Neurobiology of Disease (Jul 2004)
Protective potential of experimental autoimmune myasthenia gravis in Lewis rats by IL-10-modified dendritic cells
Abstract
Dendritic cells (DC) are usually regarded as antigen-presenting cells (APC) involved in T cell activation, but DC also directly or indirectly affect B cell function, antibody synthesis and isotype switch. In this study, we explore potential of DC-based immunotherapy in ongoing experimental autoimmune myasthenia gravis (EAMG) in Lewis rats, which is mediated by anti-acetylcholine receptor (AChR) antibodies. Spleen DC were isolated from onset of Lewis rat EAMG on day 39 post immunization (p.i.), exposed in vitro to IL-10 and then injected intraperitoneally into ongoing EAMG Lewis rats at dose of 1 × 106 cells/rat on day 5 p.i. with AChR + complete Freund's adjuvant.

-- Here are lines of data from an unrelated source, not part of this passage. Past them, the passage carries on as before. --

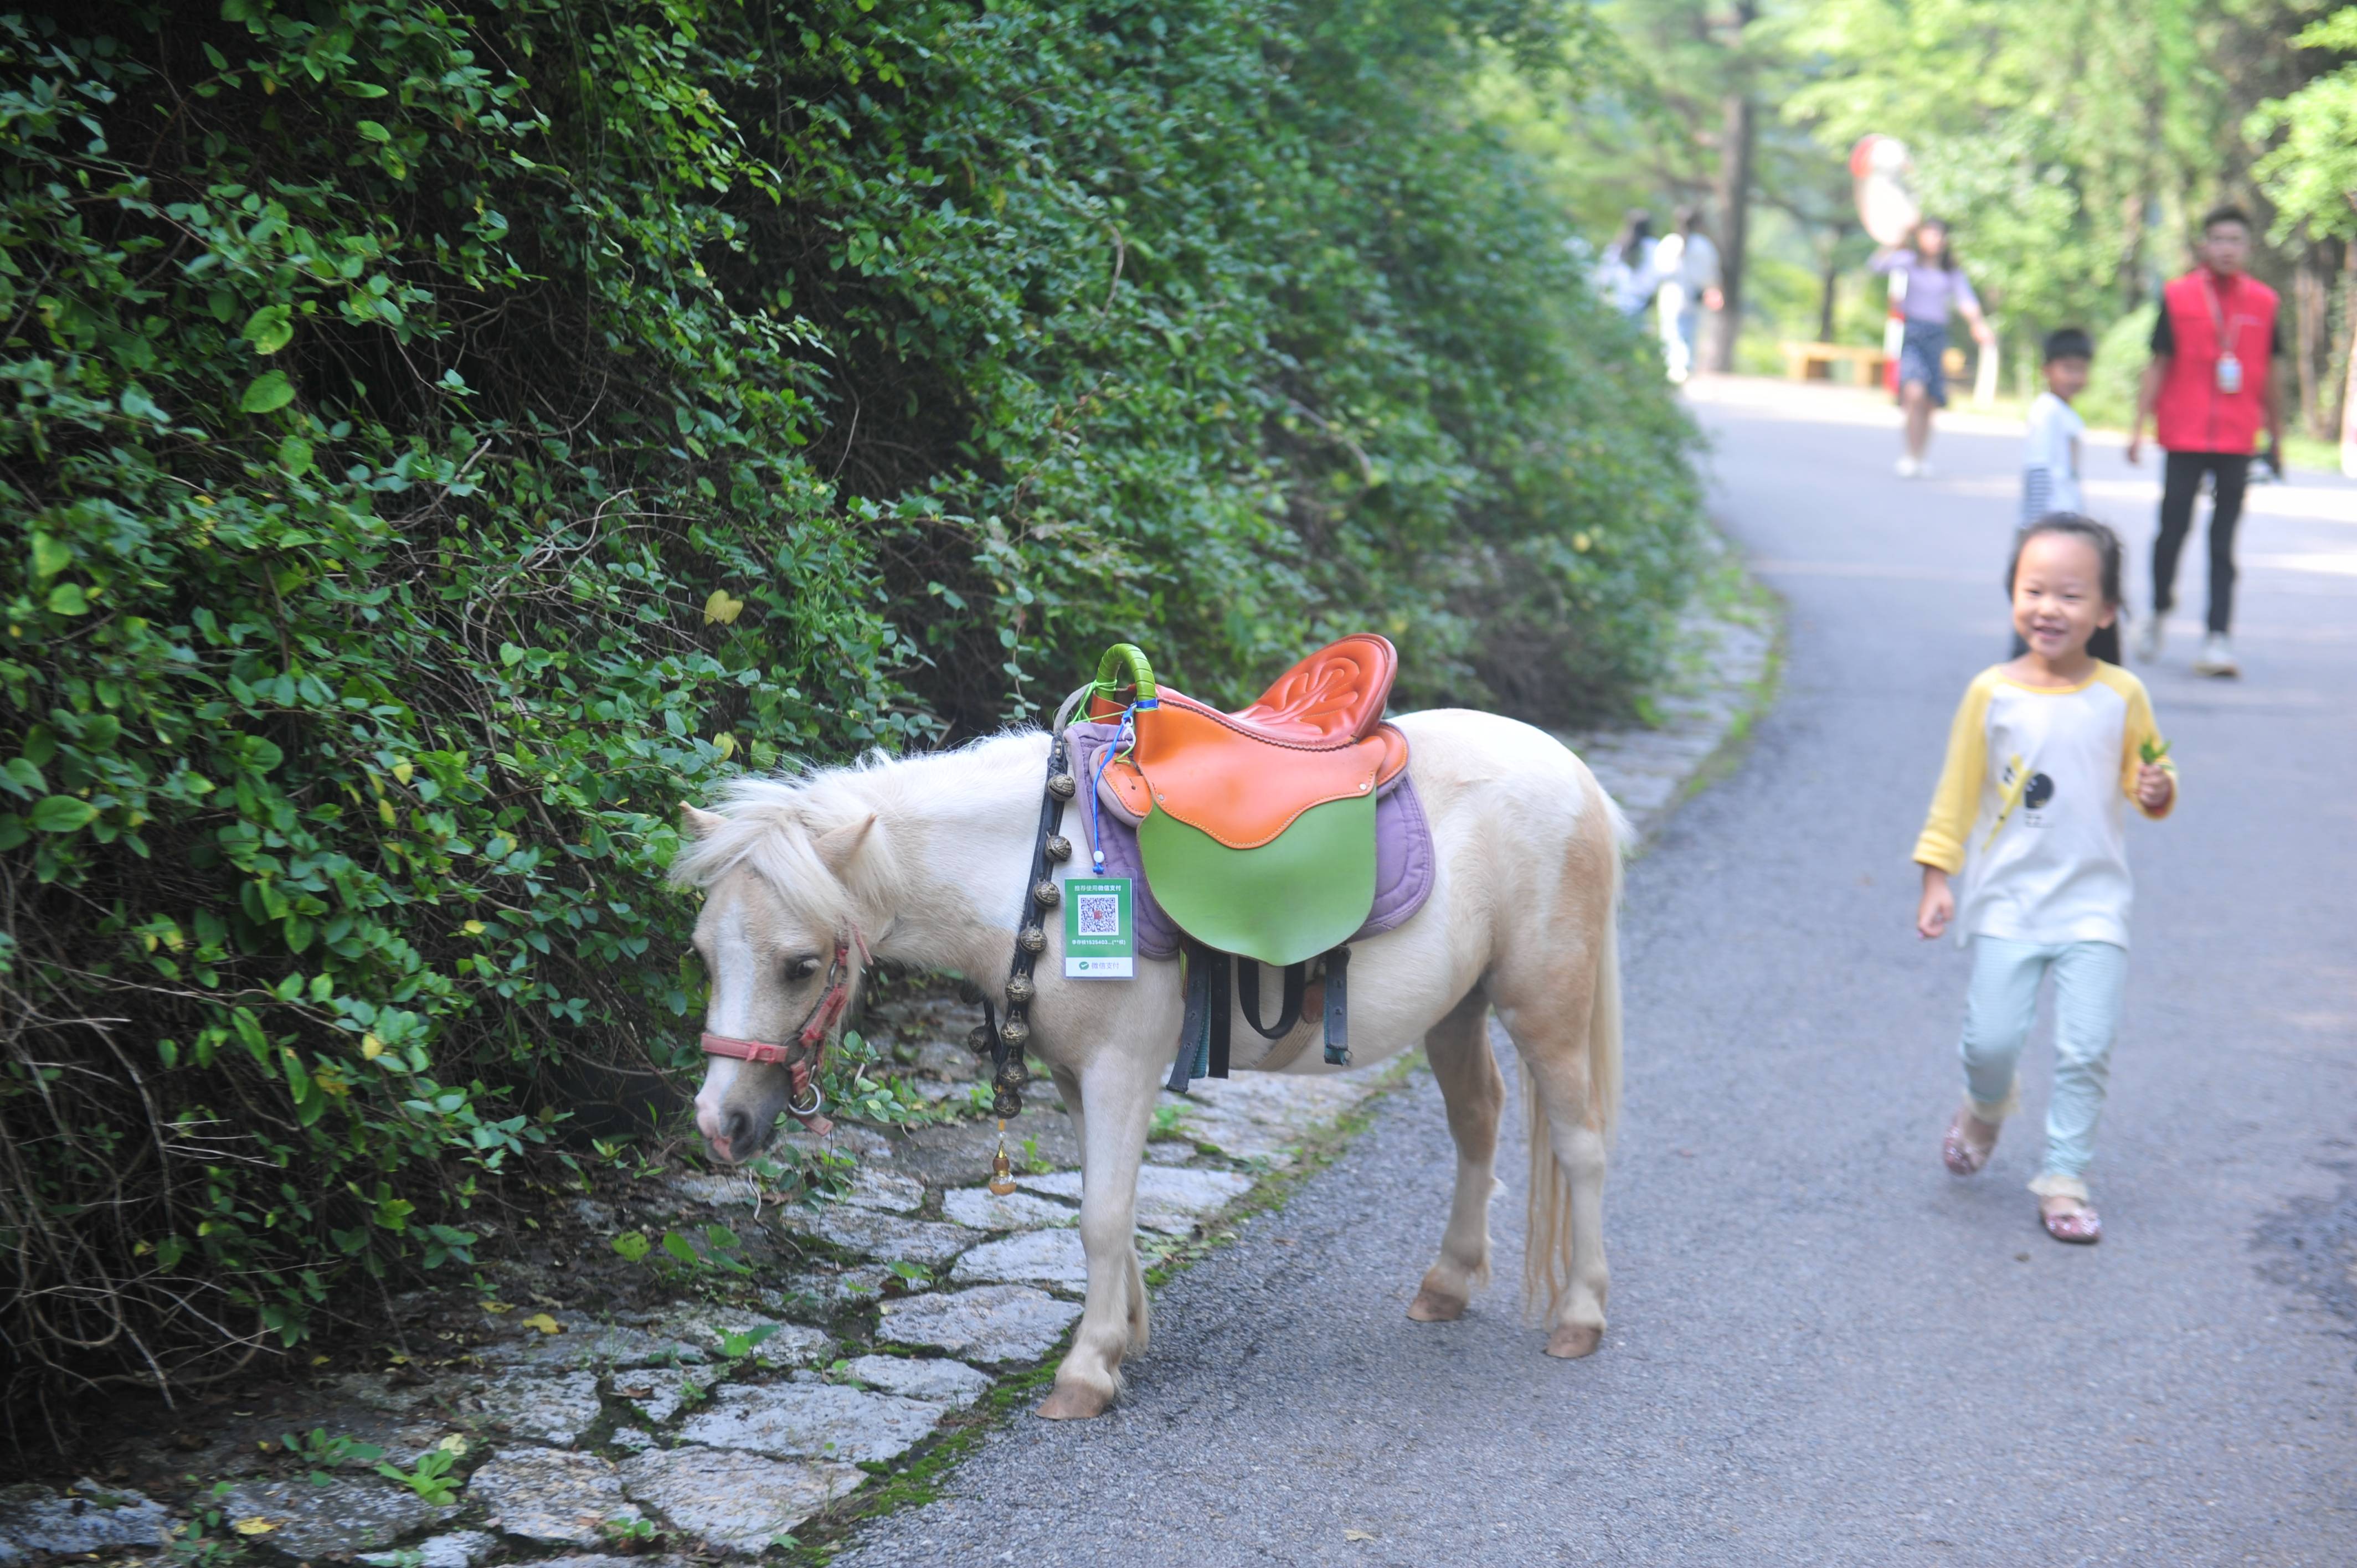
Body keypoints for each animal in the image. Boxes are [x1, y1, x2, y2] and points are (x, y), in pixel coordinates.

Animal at [674, 707, 1631, 1415]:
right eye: (704, 955)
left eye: (801, 965)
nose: (720, 1123)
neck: (1036, 871)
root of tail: (1573, 771)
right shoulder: (1075, 1078)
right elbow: (1108, 1208)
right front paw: (1125, 1333)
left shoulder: (1120, 1070)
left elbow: (1101, 1216)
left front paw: (1087, 1369)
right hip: (1458, 1011)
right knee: (1478, 1122)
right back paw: (1448, 1282)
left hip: (1543, 1003)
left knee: (1582, 1145)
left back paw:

IL-10-modified DC resulted in lower clinical scores, less body weight loss, lower numbers of anti-AChR IgG antibody-secreting cells and lower affinity of anti-AChR antibodies in rats receiving IL-10-modified DC, accompanied with lower expression of CD80 and CD86 and lower lymphocyte proliferation among lymph node mononuclear cells compared with control EAMG rats. Lower levels of IL-10 and IFN-γ were also found in the supernatants of AChR-stimulated lymph node MNC culture in rats receiving IL-10-modified DC. These results demonstrate that IL-10-modified DC induced hypo-responsiveness by down-regulating co-stimulatory molecules, and reduced production of anti-AChR antibodies possibly by inhibiting IL-10 production. Importantly, this procedure that autologous DC from EAMG were adopted to treat ongoing EAMG is more close to clinical trial in human, encouraging future evaluation in human myasthenia gravis.